Going down the list of past winners of the Defensive Player of the Year Award, there’s definitely a commonality among them. Just looking at the names in the past decade, you’ll see the shared antagonistic, tough, snarling, borderline annoying traits in the league’s best defenders.

You get the relentless stubbornness in Rudy Gobert, a 7-foot-1 pesky swatter who won’t let shots get past him. There’s the athletic demon that is Giannis Antetokounmpo, a video game boss that can’t be beaten. In Draymond Green, you get the strategic moves of a genius mixed with the mouth of an angsty teenager. Remove the mouth and you get the scary coldness of Kawhi Leonard. Then there’s Joakim Noah, a nuisance to anyone in his defensive airspace.

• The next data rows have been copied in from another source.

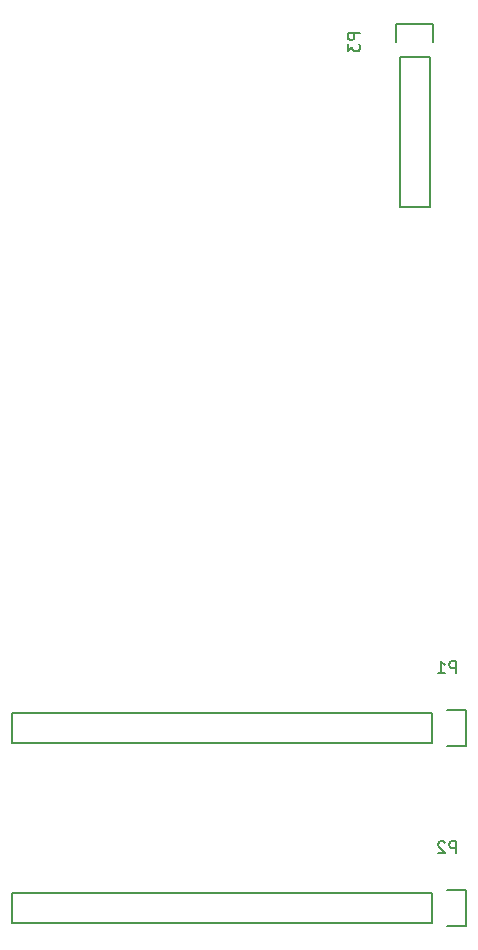
<source format=gbo>
G04 #@! TF.FileFunction,Legend,Bot*
%FSLAX46Y46*%
G04 Gerber Fmt 4.6, Leading zero omitted, Abs format (unit mm)*
G04 Created by KiCad (PCBNEW 4.0.4-stable) date Thursday, December 08, 2016 'AMt' 10:27:16 AM*
%MOMM*%
%LPD*%
G01*
G04 APERTURE LIST*
%ADD10C,0.100000*%
%ADD11C,0.150000*%
G04 APERTURE END LIST*
D10*
D11*
X140983500Y-133285500D02*
X105423500Y-133285500D01*
X105423500Y-133285500D02*
X105423500Y-135825500D01*
X105423500Y-135825500D02*
X140983500Y-135825500D01*
X143803500Y-136105500D02*
X142253500Y-136105500D01*
X140983500Y-135825500D02*
X140983500Y-133285500D01*
X142253500Y-133005500D02*
X143803500Y-133005500D01*
X143803500Y-133005500D02*
X143803500Y-136105500D01*
X140983500Y-148525500D02*
X105423500Y-148525500D01*
X105423500Y-148525500D02*
X105423500Y-151065500D01*
X105423500Y-151065500D02*
X140983500Y-151065500D01*
X143803500Y-151345500D02*
X142253500Y-151345500D01*
X140983500Y-151065500D02*
X140983500Y-148525500D01*
X142253500Y-148245500D02*
X143803500Y-148245500D01*
X143803500Y-148245500D02*
X143803500Y-151345500D01*
X140758001Y-77724000D02*
X140758001Y-90424000D01*
X140758001Y-90424000D02*
X138218001Y-90424000D01*
X138218001Y-90424000D02*
X138218001Y-77724000D01*
X141038001Y-74904000D02*
X141038001Y-76454000D01*
X140758001Y-77724000D02*
X138218001Y-77724000D01*
X137938001Y-76454000D02*
X137938001Y-74904000D01*
X137938001Y-74904000D02*
X141038001Y-74904000D01*
X142991595Y-129907881D02*
X142991595Y-128907881D01*
X142610642Y-128907881D01*
X142515404Y-128955500D01*
X142467785Y-129003119D01*
X142420166Y-129098357D01*
X142420166Y-129241214D01*
X142467785Y-129336452D01*
X142515404Y-129384071D01*
X142610642Y-129431690D01*
X142991595Y-129431690D01*
X141467785Y-129907881D02*
X142039214Y-129907881D01*
X141753500Y-129907881D02*
X141753500Y-128907881D01*
X141848738Y-129050738D01*
X141943976Y-129145976D01*
X142039214Y-129193595D01*
X142991595Y-145147881D02*
X142991595Y-144147881D01*
X142610642Y-144147881D01*
X142515404Y-144195500D01*
X142467785Y-144243119D01*
X142420166Y-144338357D01*
X142420166Y-144481214D01*
X142467785Y-144576452D01*
X142515404Y-144624071D01*
X142610642Y-144671690D01*
X142991595Y-144671690D01*
X142039214Y-144243119D02*
X141991595Y-144195500D01*
X141896357Y-144147881D01*
X141658261Y-144147881D01*
X141563023Y-144195500D01*
X141515404Y-144243119D01*
X141467785Y-144338357D01*
X141467785Y-144433595D01*
X141515404Y-144576452D01*
X142086833Y-145147881D01*
X141467785Y-145147881D01*
X134840382Y-75715905D02*
X133840382Y-75715905D01*
X133840382Y-76096858D01*
X133888001Y-76192096D01*
X133935620Y-76239715D01*
X134030858Y-76287334D01*
X134173715Y-76287334D01*
X134268953Y-76239715D01*
X134316572Y-76192096D01*
X134364191Y-76096858D01*
X134364191Y-75715905D01*
X133840382Y-76620667D02*
X133840382Y-77239715D01*
X134221334Y-76906381D01*
X134221334Y-77049239D01*
X134268953Y-77144477D01*
X134316572Y-77192096D01*
X134411811Y-77239715D01*
X134649906Y-77239715D01*
X134745144Y-77192096D01*
X134792763Y-77144477D01*
X134840382Y-77049239D01*
X134840382Y-76763524D01*
X134792763Y-76668286D01*
X134745144Y-76620667D01*
M02*

</source>
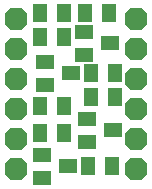
<source format=gbr>
G04 EAGLE Gerber RS-274X export*
G75*
%MOMM*%
%FSLAX34Y34*%
%LPD*%
%INSoldermask Top*%
%IPPOS*%
%AMOC8*
5,1,8,0,0,1.08239X$1,22.5*%
G01*
%ADD10R,1.552400X1.152400*%
%ADD11R,1.252400X1.552400*%
%ADD12P,2.089446X8X202.500000*%


D10*
X71960Y119380D03*
X49960Y109880D03*
X49960Y128880D03*
X104980Y144780D03*
X82980Y135280D03*
X82980Y154280D03*
D11*
X89060Y119380D03*
X109060Y119380D03*
X103980Y170180D03*
X83980Y170180D03*
X65880Y149860D03*
X45880Y149860D03*
X65880Y170180D03*
X45880Y170180D03*
D12*
X25400Y38100D03*
X25400Y63500D03*
X25400Y88900D03*
X25400Y114300D03*
X25400Y139700D03*
X25400Y165100D03*
X127000Y38100D03*
X127000Y63500D03*
X127000Y88900D03*
X127000Y114300D03*
X127000Y139700D03*
X127000Y165100D03*
D10*
X107520Y71120D03*
X85520Y61620D03*
X85520Y80620D03*
D11*
X65880Y91440D03*
X45880Y91440D03*
X109060Y99060D03*
X89060Y99060D03*
D10*
X69420Y40640D03*
X47420Y31140D03*
X47420Y50140D03*
D11*
X106520Y40640D03*
X86520Y40640D03*
X65880Y68580D03*
X45880Y68580D03*
M02*

</source>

Of course, they’re all tall–not excluding Leonard, a 6-foot-7 small forward with the wingspan of a 7-foot-3 dragon.

That makes this season’s Defensive Player of the Year Marcus Smart special. At 6-foot-3, Smart is tied with Sydney Moncrief as the shortest DPOY winner in NBA history. Smart is the first guard to win the award since ‘96 when the lockdown legend Gary Payton still went by “The Glove.”

It made perfect sense that Payton, who's always dropped Smart’s name as one of the guys who gets it like him, was the one to break the news. From one antagonistic, tough, snarling, borderline annoying guard to another. It took 26 years for another guard to be the league’s best defender. It was about time.

But what’s fascinating about Smart’s win isn’t just about his height or the things Smart did with every inch of his body. When he completes one of those ridiculous, disrupting schemes, he makes you forget he was a 6-foot-3 guard. Once he took the defensive stance, height measurements didn’t matter at all. 

Watch any Marcus Smart defensive mixtape and it plays out like a horror movie for scorers. What starts out as a breezy, normal-looking set play can end up in a bloody mess if Smart is on the floor.

Take bits from past DPOY winners, mash them all together, and you get a Frankenstein-like stopper, a monster so unique yet vaguely familiar. You get the relentless stubbornness who won’t let shots get past him despite the lack of height. 

You get an athletic demon and a defensive genius. At times, he can get chatty like an angsty teenager. Then there are also moments of scary coldness. Generally, he’s a nuisance to anyone in his defensive airspace.

Imagine having all of that in one 6-foot-3 frame.